Zoek in de gegevens hieronder elke regel waarin het woord "ventricle" voorkomt en neem die regels letterlijk over. Hoofdletters tellen mee, dus alleen precies dezelfde schrijfwijze geldt.
=====
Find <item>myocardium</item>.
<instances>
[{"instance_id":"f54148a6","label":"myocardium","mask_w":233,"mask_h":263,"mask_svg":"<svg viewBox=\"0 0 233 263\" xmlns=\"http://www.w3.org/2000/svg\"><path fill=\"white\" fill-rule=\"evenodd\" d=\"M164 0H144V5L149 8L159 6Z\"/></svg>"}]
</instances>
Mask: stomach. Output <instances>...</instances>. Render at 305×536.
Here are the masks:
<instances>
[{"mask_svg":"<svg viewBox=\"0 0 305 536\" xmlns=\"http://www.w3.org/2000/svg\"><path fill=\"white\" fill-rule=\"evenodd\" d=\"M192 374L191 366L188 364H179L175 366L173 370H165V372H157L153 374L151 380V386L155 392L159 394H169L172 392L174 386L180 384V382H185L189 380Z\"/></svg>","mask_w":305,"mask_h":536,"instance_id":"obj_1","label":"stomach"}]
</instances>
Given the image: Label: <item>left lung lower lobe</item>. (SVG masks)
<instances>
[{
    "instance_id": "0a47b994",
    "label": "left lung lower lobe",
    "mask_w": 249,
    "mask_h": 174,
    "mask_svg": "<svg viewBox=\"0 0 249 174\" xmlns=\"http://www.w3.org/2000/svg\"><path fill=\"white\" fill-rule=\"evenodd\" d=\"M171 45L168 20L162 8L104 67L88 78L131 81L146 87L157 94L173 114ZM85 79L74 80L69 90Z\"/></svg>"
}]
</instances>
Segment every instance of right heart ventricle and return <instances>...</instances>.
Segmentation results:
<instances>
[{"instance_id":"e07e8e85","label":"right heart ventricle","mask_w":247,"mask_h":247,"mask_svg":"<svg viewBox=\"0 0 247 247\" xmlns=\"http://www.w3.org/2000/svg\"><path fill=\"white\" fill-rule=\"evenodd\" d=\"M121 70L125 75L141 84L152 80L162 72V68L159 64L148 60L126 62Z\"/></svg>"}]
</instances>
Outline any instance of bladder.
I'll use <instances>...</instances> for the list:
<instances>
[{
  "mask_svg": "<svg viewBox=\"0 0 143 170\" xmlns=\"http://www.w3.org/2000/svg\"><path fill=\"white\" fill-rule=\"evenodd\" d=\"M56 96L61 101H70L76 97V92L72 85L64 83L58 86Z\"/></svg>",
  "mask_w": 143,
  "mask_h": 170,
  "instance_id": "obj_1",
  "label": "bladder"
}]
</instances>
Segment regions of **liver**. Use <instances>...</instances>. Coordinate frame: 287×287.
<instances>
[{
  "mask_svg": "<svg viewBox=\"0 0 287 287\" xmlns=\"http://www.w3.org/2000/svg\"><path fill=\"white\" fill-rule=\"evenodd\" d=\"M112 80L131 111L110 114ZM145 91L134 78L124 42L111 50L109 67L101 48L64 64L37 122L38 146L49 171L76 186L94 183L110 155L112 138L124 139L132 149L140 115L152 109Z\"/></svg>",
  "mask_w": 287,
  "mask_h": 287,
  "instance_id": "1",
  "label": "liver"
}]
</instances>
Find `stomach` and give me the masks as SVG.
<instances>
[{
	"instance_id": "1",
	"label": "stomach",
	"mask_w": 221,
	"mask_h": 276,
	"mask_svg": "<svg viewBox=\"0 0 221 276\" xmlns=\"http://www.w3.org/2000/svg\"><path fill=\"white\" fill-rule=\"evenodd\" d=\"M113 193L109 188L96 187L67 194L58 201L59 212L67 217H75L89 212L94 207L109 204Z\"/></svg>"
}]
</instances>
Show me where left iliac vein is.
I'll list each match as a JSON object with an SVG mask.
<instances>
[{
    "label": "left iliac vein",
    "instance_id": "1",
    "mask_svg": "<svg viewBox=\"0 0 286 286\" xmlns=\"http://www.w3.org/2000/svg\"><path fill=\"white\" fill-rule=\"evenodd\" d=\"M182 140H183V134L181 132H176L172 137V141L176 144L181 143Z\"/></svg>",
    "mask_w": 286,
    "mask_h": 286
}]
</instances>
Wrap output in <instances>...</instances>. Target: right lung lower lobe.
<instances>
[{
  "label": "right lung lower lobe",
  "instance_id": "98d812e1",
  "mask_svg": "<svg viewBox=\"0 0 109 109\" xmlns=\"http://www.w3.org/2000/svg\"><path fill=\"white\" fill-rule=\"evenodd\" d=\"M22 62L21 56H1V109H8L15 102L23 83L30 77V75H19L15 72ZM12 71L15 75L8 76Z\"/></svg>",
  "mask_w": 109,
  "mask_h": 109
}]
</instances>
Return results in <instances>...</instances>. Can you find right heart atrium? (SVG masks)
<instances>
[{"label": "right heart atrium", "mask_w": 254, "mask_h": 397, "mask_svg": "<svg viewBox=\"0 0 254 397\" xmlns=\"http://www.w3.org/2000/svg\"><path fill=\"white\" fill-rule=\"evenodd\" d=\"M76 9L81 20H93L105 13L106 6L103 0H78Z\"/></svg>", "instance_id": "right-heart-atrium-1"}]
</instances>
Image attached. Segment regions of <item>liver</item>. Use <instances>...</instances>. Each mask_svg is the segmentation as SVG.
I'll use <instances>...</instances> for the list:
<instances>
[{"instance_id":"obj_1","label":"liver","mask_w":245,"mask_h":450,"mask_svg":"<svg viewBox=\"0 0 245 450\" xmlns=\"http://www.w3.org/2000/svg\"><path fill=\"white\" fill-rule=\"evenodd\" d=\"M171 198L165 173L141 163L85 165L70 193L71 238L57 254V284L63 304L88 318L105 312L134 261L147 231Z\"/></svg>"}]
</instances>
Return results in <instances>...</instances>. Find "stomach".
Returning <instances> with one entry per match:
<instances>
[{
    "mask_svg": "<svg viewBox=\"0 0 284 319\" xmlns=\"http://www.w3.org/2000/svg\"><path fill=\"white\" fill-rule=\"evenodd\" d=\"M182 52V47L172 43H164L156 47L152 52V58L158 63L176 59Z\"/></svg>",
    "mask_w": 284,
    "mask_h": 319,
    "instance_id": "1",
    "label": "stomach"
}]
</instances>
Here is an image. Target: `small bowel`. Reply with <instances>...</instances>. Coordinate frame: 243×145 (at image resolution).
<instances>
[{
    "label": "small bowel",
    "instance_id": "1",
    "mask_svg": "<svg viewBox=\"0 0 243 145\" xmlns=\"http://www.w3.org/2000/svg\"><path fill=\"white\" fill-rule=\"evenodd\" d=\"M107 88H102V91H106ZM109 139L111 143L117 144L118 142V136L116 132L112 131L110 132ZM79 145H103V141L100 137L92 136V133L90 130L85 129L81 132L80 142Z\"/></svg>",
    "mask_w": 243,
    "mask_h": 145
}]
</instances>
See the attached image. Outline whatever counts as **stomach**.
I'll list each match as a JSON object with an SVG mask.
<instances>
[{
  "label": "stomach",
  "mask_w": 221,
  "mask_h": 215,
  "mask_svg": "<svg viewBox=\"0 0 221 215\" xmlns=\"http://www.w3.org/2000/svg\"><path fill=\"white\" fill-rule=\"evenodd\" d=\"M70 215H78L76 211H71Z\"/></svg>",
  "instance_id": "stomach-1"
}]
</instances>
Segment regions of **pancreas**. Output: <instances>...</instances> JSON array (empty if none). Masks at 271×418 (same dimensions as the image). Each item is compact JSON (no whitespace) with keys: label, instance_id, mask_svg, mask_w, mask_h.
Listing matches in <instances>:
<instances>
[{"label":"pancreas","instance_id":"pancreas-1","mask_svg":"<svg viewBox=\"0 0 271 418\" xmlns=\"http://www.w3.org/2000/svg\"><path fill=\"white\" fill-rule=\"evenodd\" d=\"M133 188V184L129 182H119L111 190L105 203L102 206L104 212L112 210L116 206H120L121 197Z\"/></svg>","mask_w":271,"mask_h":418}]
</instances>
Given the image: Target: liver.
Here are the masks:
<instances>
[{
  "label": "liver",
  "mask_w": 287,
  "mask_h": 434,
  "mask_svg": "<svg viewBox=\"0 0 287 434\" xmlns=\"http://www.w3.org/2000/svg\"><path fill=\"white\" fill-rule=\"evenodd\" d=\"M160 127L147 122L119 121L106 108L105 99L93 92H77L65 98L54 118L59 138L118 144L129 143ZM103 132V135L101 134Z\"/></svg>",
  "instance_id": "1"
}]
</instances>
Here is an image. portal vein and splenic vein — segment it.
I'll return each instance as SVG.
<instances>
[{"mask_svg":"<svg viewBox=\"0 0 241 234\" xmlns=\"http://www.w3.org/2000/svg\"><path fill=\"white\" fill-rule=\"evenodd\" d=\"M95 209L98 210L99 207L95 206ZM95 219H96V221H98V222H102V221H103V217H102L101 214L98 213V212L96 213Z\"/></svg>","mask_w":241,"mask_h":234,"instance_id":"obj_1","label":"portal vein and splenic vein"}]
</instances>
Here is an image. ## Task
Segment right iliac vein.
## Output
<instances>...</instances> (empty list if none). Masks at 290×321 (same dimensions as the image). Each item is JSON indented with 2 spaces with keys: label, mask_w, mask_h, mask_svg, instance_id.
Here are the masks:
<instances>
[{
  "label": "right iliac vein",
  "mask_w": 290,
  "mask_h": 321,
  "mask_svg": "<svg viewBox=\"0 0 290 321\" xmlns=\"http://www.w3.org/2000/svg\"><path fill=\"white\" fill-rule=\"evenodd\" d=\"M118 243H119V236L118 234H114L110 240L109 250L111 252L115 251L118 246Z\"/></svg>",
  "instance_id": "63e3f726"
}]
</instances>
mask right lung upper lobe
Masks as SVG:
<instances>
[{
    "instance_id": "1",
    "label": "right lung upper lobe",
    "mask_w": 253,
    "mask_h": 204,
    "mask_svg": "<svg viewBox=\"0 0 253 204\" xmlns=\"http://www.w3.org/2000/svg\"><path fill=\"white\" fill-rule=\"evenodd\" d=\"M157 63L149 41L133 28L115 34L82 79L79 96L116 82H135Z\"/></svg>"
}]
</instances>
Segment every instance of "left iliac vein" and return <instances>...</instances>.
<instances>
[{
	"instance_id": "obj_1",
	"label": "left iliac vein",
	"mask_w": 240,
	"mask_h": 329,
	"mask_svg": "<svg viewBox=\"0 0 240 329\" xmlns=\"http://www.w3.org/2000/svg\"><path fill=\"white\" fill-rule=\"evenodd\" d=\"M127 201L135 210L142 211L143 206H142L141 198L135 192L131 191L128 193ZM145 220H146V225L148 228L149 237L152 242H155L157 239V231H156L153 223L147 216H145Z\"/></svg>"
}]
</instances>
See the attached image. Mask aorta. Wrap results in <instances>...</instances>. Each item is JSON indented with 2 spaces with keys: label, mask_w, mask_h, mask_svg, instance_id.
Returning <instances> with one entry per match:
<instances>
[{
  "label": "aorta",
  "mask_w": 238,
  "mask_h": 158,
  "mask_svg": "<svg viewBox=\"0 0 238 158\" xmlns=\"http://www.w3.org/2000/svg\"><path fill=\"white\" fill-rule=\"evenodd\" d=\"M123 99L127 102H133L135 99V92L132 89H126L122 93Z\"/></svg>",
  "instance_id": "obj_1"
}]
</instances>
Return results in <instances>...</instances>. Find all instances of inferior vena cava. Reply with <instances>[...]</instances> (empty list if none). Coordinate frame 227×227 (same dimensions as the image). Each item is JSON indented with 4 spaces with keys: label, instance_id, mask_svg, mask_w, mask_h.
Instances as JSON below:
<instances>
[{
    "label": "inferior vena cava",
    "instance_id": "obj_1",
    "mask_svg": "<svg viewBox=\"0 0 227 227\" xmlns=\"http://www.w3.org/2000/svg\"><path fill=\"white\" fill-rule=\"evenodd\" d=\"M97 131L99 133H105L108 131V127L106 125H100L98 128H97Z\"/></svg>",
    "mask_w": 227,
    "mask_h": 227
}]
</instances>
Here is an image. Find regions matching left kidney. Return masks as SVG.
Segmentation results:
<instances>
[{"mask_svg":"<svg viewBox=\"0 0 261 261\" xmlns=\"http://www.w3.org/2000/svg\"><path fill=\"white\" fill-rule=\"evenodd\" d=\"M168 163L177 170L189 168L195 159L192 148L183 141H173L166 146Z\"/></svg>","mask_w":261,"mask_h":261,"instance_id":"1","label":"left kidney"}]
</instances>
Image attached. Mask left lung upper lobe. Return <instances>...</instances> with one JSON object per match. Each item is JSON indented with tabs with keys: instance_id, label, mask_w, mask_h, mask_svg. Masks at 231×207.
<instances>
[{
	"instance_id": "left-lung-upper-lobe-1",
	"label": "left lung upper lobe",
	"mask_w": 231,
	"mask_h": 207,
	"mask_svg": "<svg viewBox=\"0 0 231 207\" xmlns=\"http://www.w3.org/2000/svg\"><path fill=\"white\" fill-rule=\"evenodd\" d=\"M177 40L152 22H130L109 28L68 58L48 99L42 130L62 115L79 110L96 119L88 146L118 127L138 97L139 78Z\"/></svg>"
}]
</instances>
=====
→ VOLLEDIG ANTWOORD:
Segment every instance of right heart ventricle and return <instances>...</instances>.
[{"instance_id":"e07e8e85","label":"right heart ventricle","mask_w":247,"mask_h":247,"mask_svg":"<svg viewBox=\"0 0 247 247\" xmlns=\"http://www.w3.org/2000/svg\"><path fill=\"white\" fill-rule=\"evenodd\" d=\"M121 70L125 75L141 84L152 80L162 72V68L159 64L148 60L126 62Z\"/></svg>"}]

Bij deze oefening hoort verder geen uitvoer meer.